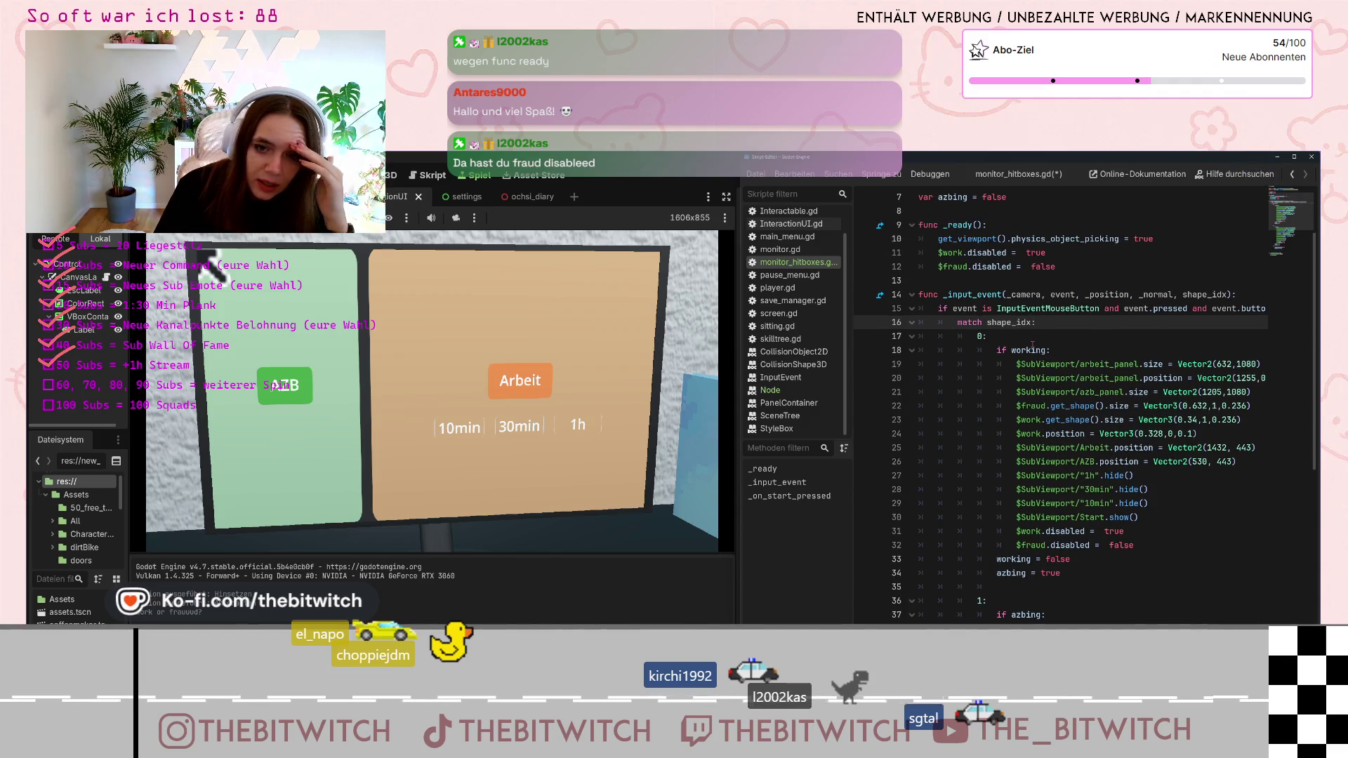
pyautogui.click(1124, 532)
pyautogui.doubleClick(1114, 531)
pyautogui.write('false')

WHAT THE TASK ASKS> Give the data again exactly as written, with no pictures included.

REPLY>
pyautogui.click(1124, 532)
pyautogui.doubleClick(1114, 531)
pyautogui.write('false')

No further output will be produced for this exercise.